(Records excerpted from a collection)
···

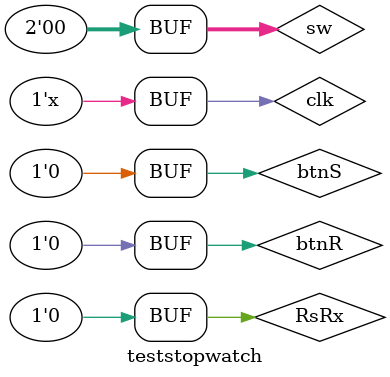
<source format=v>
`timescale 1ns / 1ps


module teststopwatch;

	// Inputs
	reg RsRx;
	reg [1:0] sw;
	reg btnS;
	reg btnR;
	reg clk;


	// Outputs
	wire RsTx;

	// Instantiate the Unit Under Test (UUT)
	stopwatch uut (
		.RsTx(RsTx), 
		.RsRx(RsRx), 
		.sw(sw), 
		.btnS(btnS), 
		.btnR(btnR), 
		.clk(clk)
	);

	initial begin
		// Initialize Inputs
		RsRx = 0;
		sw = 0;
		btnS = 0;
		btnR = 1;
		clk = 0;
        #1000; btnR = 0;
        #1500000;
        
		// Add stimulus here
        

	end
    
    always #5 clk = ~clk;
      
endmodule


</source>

···

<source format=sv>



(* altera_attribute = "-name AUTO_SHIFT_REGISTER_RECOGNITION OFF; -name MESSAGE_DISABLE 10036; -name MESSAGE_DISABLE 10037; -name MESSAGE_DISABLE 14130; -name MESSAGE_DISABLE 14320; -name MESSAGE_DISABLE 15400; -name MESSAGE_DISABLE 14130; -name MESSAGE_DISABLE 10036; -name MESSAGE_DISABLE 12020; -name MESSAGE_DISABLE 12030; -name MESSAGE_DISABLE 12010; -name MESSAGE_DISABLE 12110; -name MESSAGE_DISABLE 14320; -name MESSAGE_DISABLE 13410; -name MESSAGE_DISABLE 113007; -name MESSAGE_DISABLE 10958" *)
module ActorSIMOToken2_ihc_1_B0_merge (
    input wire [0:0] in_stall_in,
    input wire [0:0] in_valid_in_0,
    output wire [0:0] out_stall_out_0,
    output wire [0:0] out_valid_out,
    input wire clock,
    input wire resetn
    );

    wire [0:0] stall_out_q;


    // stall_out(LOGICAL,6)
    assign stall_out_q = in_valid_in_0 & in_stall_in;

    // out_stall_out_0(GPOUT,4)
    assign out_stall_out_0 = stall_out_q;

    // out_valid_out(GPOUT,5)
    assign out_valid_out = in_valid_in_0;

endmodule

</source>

···

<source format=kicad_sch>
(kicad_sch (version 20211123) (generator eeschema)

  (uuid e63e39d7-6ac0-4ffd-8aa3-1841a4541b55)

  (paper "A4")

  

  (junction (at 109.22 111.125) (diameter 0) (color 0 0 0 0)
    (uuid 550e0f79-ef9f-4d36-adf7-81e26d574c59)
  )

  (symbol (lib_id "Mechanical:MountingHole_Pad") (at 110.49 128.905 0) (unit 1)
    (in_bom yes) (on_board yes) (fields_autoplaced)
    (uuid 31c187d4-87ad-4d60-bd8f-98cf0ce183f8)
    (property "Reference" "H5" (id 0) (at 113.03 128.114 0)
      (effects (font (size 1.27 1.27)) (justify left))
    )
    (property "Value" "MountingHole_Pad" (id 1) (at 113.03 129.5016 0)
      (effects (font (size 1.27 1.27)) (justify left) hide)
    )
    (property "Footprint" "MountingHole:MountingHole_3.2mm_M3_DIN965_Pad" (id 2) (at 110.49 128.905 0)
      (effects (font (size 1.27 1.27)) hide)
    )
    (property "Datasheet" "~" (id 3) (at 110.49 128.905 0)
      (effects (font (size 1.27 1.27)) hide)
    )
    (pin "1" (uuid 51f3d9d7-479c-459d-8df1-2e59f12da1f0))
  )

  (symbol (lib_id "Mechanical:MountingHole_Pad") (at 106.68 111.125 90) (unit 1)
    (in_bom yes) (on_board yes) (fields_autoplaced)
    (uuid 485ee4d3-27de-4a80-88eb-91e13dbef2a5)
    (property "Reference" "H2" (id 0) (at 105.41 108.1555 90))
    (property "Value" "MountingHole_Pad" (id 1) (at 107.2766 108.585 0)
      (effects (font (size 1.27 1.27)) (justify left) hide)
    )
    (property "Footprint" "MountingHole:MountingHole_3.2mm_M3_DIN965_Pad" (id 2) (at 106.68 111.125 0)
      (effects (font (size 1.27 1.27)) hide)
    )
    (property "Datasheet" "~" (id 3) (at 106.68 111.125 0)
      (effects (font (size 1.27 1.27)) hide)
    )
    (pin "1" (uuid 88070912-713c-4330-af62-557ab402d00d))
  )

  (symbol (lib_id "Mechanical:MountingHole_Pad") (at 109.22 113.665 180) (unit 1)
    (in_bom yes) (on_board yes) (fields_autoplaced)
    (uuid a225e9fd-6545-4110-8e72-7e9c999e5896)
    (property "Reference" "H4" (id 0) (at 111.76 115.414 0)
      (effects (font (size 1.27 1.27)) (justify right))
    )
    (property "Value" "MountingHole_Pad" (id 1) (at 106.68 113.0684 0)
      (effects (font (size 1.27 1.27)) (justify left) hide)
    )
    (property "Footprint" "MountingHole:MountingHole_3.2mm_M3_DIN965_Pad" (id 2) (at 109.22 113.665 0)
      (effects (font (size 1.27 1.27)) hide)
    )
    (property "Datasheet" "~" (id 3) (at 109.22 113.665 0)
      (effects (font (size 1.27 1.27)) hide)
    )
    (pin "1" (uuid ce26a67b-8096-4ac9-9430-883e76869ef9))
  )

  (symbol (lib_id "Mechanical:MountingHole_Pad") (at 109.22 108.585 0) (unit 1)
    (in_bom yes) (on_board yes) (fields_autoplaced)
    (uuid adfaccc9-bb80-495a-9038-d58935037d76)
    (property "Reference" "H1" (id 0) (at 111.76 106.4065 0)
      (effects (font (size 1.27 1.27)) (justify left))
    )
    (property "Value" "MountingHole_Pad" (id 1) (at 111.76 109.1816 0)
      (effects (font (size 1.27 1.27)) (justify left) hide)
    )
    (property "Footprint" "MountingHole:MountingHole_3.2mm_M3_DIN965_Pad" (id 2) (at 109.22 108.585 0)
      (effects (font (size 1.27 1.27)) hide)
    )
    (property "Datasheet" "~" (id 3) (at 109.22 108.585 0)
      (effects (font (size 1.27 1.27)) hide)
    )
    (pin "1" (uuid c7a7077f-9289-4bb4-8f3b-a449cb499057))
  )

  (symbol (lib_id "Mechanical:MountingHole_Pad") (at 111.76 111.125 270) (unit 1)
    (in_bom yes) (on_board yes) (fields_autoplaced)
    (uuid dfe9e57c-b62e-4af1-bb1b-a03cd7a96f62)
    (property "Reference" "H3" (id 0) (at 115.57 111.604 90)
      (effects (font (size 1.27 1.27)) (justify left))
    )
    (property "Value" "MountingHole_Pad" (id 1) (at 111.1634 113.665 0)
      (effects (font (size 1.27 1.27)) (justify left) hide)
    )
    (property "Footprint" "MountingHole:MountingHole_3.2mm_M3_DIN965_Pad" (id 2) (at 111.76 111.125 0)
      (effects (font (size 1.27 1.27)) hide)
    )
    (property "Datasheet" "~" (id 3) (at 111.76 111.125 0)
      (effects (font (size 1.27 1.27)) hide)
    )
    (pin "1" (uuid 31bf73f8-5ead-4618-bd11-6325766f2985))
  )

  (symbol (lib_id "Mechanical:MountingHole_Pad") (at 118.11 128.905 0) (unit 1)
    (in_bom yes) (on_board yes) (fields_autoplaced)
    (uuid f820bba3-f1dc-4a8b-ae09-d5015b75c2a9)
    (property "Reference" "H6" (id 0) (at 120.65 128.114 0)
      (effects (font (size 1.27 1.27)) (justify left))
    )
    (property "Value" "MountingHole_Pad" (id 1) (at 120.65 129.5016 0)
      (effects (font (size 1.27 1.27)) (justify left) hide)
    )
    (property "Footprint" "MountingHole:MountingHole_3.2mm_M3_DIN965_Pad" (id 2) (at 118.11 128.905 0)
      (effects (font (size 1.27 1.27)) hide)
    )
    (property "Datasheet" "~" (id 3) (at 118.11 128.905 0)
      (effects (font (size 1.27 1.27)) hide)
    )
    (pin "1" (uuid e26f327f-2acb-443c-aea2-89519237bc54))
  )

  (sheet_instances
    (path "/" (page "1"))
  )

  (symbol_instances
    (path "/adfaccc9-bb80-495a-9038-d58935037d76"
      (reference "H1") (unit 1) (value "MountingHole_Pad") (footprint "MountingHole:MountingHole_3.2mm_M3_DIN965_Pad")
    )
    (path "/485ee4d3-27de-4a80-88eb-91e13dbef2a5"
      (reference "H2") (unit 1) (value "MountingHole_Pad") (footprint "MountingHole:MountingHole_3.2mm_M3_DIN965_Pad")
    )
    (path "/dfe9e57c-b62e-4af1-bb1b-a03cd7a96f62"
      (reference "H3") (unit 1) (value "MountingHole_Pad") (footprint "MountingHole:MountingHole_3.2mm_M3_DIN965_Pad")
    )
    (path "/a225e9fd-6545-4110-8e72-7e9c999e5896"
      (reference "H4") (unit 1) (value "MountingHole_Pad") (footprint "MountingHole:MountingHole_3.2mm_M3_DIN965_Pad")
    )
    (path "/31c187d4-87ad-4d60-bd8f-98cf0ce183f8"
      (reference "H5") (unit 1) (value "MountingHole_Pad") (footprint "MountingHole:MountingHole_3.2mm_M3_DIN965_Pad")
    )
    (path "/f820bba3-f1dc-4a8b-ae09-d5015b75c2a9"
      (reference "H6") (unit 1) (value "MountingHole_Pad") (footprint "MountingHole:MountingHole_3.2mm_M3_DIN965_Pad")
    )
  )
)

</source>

···

Prompt: State the number of lines in the records that contain the string "path", and nothing more.

Answer space: 7